The problem is that "Tier 1 inventory" is not static. As completion technology improves — longer laterals, denser frac stages, better proppant placement — locations that were previously marginal can be economically upgraded. Pioneer Natural Resources, before its acquisition by ExxonMobil, was drilling 3.5-mile laterals in parts of the Midland Basin, accessing rock that would have been uneconomic at 1.5-mile lateral lengths just five years earlier. ExxonMobil has indicated it intends to extend this playbook aggressively across Pioneer's acreage.

The Consolidation Effect

The wave of M&A that reshaped the Permian in 2023–2025 has concentrated production in the hands of operators with long-term development frameworks rather than near-term growth mandates. ExxonMobil's acquisition of Pioneer ($60 billion), Occidental's absorption of CrownRock ($12 billion), and Diamondback Energy's merger with Endeavor Energy Resources ($26 billion) collectively shifted roughly 2.5 MMbbl/d of Permian production into major or large-cap independent hands.

These acquirers are not incentivized to maximize near-term growth rates. ExxonMobil's stated plan for Pioneer's assets is methodical development optimized for returns, not production records. Occidental has explicitly tied its activity level to debt reduction milestones. Diamondback — the purest Permian play remaining — has built a capital return framework that distributes excess cash rather than reinvesting it into accelerated drilling.

The aggregate effect is a Permian that grows more slowly than its resource potential might allow. Not because the rock is running out, but because the operators controlling the rock have different objectives than the independent wildcatters of the shale boom era.

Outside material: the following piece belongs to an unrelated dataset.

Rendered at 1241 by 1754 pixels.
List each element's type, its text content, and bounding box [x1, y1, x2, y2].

Infrastructure and Water: The Physical Constraints

Even if capital were unlimited and operators wanted to grow faster, physical infrastructure would limit them. The Permian's produced water problem has become one of the basin's defining challenges. Every barrel of oil produced in the Delaware Basin comes with roughly 8–10 barrels of co-produced water that must be disposed of or recycled. As disposal wells have filled and regulatory scrutiny of water injection has increased — particularly following seismicity concerns in parts of the basin — water handling costs have risen from roughly $0.30/bbl five years ago to $0.80–1.20/bbl today in some areas.

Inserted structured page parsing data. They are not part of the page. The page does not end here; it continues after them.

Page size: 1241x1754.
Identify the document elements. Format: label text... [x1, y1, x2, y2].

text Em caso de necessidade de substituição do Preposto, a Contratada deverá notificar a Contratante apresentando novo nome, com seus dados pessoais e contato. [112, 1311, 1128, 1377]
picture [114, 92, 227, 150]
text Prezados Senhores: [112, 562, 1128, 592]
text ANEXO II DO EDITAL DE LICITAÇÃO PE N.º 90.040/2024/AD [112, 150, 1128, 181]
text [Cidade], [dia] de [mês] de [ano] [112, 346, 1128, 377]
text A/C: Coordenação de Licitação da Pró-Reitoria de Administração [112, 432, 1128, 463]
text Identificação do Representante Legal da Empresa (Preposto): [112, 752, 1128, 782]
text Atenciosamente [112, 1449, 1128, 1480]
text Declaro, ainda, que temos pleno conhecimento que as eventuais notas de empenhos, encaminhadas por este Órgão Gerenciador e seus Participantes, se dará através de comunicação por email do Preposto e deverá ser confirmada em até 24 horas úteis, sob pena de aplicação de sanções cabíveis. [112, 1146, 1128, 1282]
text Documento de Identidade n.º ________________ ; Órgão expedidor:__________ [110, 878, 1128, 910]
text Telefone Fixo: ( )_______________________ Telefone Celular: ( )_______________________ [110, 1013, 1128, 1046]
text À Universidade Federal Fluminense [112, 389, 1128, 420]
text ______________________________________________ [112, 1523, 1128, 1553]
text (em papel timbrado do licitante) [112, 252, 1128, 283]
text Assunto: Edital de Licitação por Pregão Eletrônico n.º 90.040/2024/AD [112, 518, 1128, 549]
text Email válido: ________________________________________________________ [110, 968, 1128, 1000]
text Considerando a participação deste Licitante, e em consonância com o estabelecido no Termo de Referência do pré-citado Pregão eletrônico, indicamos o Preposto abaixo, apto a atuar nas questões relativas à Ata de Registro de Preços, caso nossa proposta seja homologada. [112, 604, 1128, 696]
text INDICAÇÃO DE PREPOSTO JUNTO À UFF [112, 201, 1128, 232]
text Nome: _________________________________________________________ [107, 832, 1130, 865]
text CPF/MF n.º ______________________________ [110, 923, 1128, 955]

Pipeline takeaway, which caused production bottlenecks as recently as 2018–2019 when WTI sold at steep discounts to Brent, has been largely resolved. The Waha hub still occasionally experiences negative pricing during maintenance windows or Permian growth spurts, but the chronic takeaway constraint of the mid-cycle boom era has been addressed by pipeline build-out. Water, not oil pipelines, is now the binding infrastructure constraint.

The Rig Count Signal

Baker Hughes data provides the most timely read on operator intentions. The Permian rig count, which peaked above 360 in late 2022, has settled in the 290–310 range through 2025. This is not a collapse — it's moderation. And importantly, the production-per-rig metric has continued improving as operators become more efficient. In 2019, a Permian rig was associated with roughly 1,100 bbl/d of production potential. By 2025, that figure has risen to approximately 1,400–1,500 bbl/d, reflecting longer laterals, better completion design, and pad drilling efficiencies.

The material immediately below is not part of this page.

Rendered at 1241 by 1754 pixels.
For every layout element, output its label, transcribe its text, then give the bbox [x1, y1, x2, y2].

The implication: the Permian can sustain 6.2–6.5 MMbbl/d of production at 300 active rigs. Maintaining that plateau doesn't require acceleration; it requires consistency. And the basin's consolidated, institutionalized operator base is well-suited to provide exactly that.

The Realistic Trajectory

Barring a sustained price move above $85 WTI that triggers meaningful activity acceleration, the Permian's most likely trajectory is growth that decelerates from the 300,000–400,000 bbl/d annual increases of the shale boom to something closer to 150,000–200,000 bbl/d per year. That's still significant in absolute terms — equivalent to adding a midsize country's production annually — but it represents maturation rather than boom dynamics.

The basin isn't running out of oil. It's running out of easy oil, cheap oil, and operators willing to grow at any cost. That's a fundamentally different situation, and it matters enormously for anyone modeling long-term U.S. supply growth.